I know opinions vary on this but personally I do not like shooting revolvers very much.  The added motion throws my aim off.  I am sure that would be something that improves with practice... But I would rather be put in that practice time shooting something I enjoy and getting really good with a semi instead of shooting something far less fun and becoming passable at it.

I like the history of revolvers, the are a fine gun.  But to me the have never felt like "my" gun.

Sent from my DROID RAZR using Tapatalk 2


----------



## Tgace (Feb 23, 2013)

Carol said:


> I know opinions vary on this but personally I do not like shooting revolvers very much.  The added motion throws my aim off.  I am sure that would be something that improves with practice... But I would rather be put in that practice time shooting something I enjoy and getting really good with a semi instead of shooting something far less fun and becoming passable at it.
> 
> I like the history of revolvers, the are a fine gun.  But to me the have never felt like "my" gun.
> 
> Sent from my DROID RAZR using Tapatalk 2



Double Action triggers can take some getting used to.


----------



## Grenadier (Apr 27, 2013)

Sorry about being a bit late here... 

The Beretta Nano is actually a pretty good concealable gun, that it has a very flat profile, and has a pretty good compromise of features.  It's a very reliable gun, and not unpleasant to shoot at all.  I did notice that it's easier to rack the slide of a Nano than it is for most other guns in this category.  

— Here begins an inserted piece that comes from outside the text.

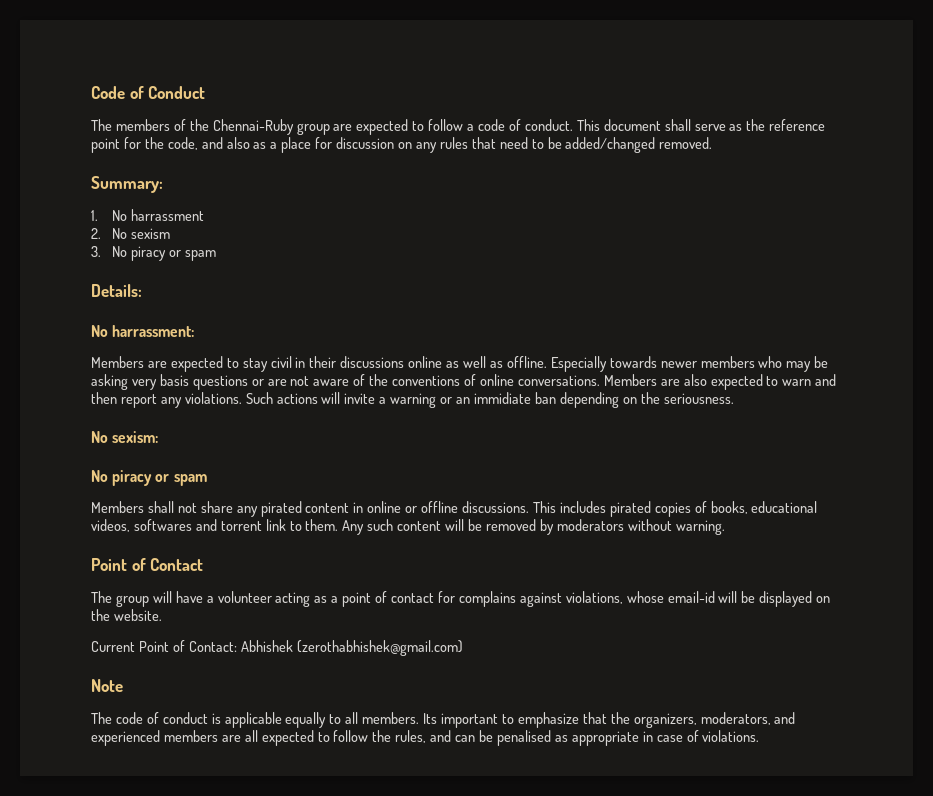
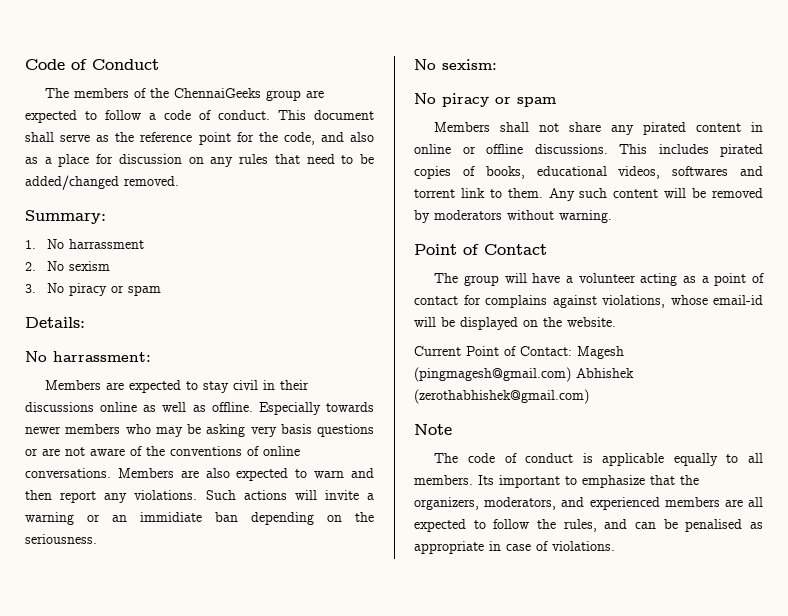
[212,119,294,135] Chennai-Ruby -> [174,88,262,98] ChennaiGeeks
(237, 646) none -> [577,346,624,359] [414,367,571,382] Magesh (pingmagesh@gmail.com)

If you don't like the two fingered grip, there are alternatives that are also very much concealable, just not for pocket carry.  Kahr's P-series uses a polymer frame as well, and comes in at about, or less, than the same weight as the Beretta Nano.  The CW9 comes in at a lower price as well.  Furthermore, I really like the smooth double action only trigger pull of the Kahr pistols.

Another alternative, if you want a full three fingered grip, is to get a Pearce Grip extender for the Nano's magazines.  While there aren't any specifically listed for the Nano, you can use the ones that were built for the Kahr CM-9 magazines.


----------